To convert this file to on_teaching_mathematics.html I run pandocomatic:

pandocomatic -i on_teaching_maths.md

With just two extra lines in a metadata block I can tell pandocomatic what template to use when converting a file. You can also use multiple templates in a document, for example to convert a markdown file to both HTML and PDF. Adding file-specific pandoc options to the conversion process is as easy as adding a pandoc property with those options to the pandocomatic_ metadata property in the source file like I did with the output property in the example above.

Once I had written a number of related documents this way, it was a small step to enable pandocomatic to convert directories as well. Just like that, pandocomatic can be used as a static site generator!

Pandocomatic is free software; pandocomatic is released under the GPLv3. You find pandocomatic’s source code on github.

Installation

Pandocomatic is a Ruby program and can be installed through RubyGems as follows:

gem install pandocomatic

This will install pandocomatic and paru, a Ruby wrapper around pandoc. To use pandocomatic, you also need a working pandoc installation. See pandoc’s installation guide for more information about installing pandoc.

You can also build and install the latest version yourself by running the following commands:

cd /directory/you/downloaded/the/gem/to
docker image build --tag pandocomatic:dev .
docker container run --rm -it --volume $(pwd):/home/pandocomatic-user pandocomatic:dev bundle exec rake build
gem install pkg/pandocomatic-2.0.1.gem

You only have to do the second step one time. Once you’ve created a docker image, you can reuse it as is until Dockerfile changes.

Examples

Convert a single file

Convert hello.md to hello.html according to the configuration in pandocomatic.yaml:

pandocomatic --config pandocomatic.yaml -o hello.html -i hello.md

Convert a directory

Generate a static site using data directory assets, but only convert files that have been updated since the last time pandocomatic has been run:

pandocomatic --data-dir assets/ -o website/ -i source/ -m

Generating pandocomatic’s manual and README files

Generate the markdown files for pandocomatic’s manual and its github repository README:

git clone https://github.com/htdebeer/pandocomatic.git
cd documentation
pandocomatic -d data-dir -c config.yaml -i README.md -o ../README.md
pandocomatic -d data-dir -c config.yaml -i manual.md -o ../index.md

Be careful to not overwrite the input file with the output file! I would suggest using different names for both, or different directories. Looking more closely to the pandocomatic configuration file config.yaml, we see it contains one template, mddoc:

 templates:
   mddoc:
     pandoc:
       from: markdown
       to: markdown
       standalone: true
       filter: 
       - filters/insert_document.rb
       - filters/insert_code_block.rb
       - filters/remove_pandocomatic_metadata.rb
       - filters/insert_pandocomatic_version.rb
   indexdoc:
       extends: mddoc
       postprocessors: ['postprocessors/setup_for_website.rb']

The mddoc template tells pandocomatic to convert a markdown file to a standalone markdown file using three filters: insert_document.rb, insert_code_block.rb, and remove_pandocomatic_metadata.rb. The first two filters allow you to include another markdown file or to include a source code file (see the README listing below). The last filter removes the pandocomatic metadata block from the file so the settings in it do not interfere when, later on, manual.md is converted to HTML. These filters are located in the filters subdirectory in the specified data directory data-dir.

Dataset records:
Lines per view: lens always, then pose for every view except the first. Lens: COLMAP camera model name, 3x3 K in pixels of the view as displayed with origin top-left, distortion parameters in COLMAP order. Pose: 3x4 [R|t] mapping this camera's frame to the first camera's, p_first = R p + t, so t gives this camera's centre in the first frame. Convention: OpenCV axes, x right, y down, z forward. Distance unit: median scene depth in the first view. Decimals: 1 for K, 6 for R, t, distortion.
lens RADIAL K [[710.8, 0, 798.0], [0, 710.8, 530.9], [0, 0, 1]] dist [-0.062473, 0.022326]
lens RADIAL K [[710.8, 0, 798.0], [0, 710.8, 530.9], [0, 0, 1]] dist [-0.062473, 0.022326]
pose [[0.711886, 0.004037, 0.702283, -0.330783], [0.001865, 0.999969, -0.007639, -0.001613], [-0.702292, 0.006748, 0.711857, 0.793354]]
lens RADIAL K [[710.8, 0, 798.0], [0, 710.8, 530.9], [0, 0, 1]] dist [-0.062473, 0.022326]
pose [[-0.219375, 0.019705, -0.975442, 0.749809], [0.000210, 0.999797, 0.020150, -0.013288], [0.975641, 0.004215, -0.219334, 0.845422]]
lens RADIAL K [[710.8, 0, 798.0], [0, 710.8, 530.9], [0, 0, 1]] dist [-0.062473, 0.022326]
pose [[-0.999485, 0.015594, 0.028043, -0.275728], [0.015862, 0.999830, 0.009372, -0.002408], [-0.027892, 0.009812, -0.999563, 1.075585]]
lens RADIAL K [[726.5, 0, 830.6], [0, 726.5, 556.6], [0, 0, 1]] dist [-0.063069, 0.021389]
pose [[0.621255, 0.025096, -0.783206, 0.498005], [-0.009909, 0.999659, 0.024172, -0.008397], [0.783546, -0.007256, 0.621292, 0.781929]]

* [Problem set]
a) Copy word for word the part of the pandocomatic excerpt between "Pandocomatic is a" and "until Dockerfile changes.", inclusive.
b) Write the next part of the pandocomatic excerpt, starting right after its last sentence.
The records come from a different source than the pandocomatic excerpt.

* [Outputs in order]
a)
Pandocomatic is a Ruby program and can be installed through RubyGems as follows:

gem install pandocomatic

This will install pandocomatic and paru, a Ruby wrapper around pandoc. To use pandocomatic, you also need a working pandoc installation. See pandoc’s installation guide for more information about installing pandoc.

You can also build and install the latest version yourself by running the following commands:

cd /directory/you/downloaded/the/gem/to
docker image build --tag pandocomatic:dev .
docker container run --rm -it --volume $(pwd):/home/pandocomatic-user pandocomatic:dev bundle exec rake build
gem install pkg/pandocomatic-2.0.1.gem

You only have to do the second step one time. Once you’ve created a docker image, you can reuse it as is until Dockerfile changes.

b)
However, the mddoc template converts from and to pandoc’s markdown variant, which differs slightly from the markdown variant used by Github for README files. Luckily, pandoc does support writing Github’s markdown variant. There is no need to create and use a different template for generating the README, though, as you can override all template’s settings inside a pandocomatic block in a markdown file:

 ---
 pandocomatic_:
   use-template: mddoc
   pandoc:
     to: markdown_github
 ...

 # Pandocomatic—Automate the use of pandoc

 ::paru::insert introduction.md

 ## Why pandocomatic?

 ::paru::insert why_pandocomatic.md

 ## Licence

 ::paru::insert license.md

 ## Installation

 ::paru::insert install.md

 ## Examples

 ::paru::insert usage_examples.md

 ## More information

 See [pandocomatic's
 manual](https://heerdebeer.org/Software/markdown/pandocomatic/) for more
 extensive examples of using pandocomatic. Notably, the manual contains two
 typical use cases of pandocomatic:

 1.  [automating setting up and running pandoc for a series of related papers](https://heerdebeer.org/Software/markdown/pandocomatic/#automating-setting-up-and-running-pandoc-for-a-series-of-related-papers), and 
 2.  [using pandocomatic as a static site
      generator](https://heerdebeer.org/Software/markdown/pandocomatic/#using-pandocomatic-as-a-static-site-generator).

Here you see that the README uses the mddoc template and it overwrites the to property with markdown_github.

Similarly, in the input file manual.md, an extra filter is specified, ‘number_chapters_and_sections_and_figures.rb’, to number the chapters and sections in the manual, which is not needed for the README, by using the following pandocomatic metadata in the manual input file:

pandocomatic_:
  use-template: mddoc
  pandoc:
    filter: 
    - 'filters/number_chapters_and_sections_and_figures.rb'

Pandocomatic allows you to generalize common aspects of running pandoc while still offering the ability to be as specific as needed.

More information

See pandocomatic’s manual for more extensive examples of using pandocomatic.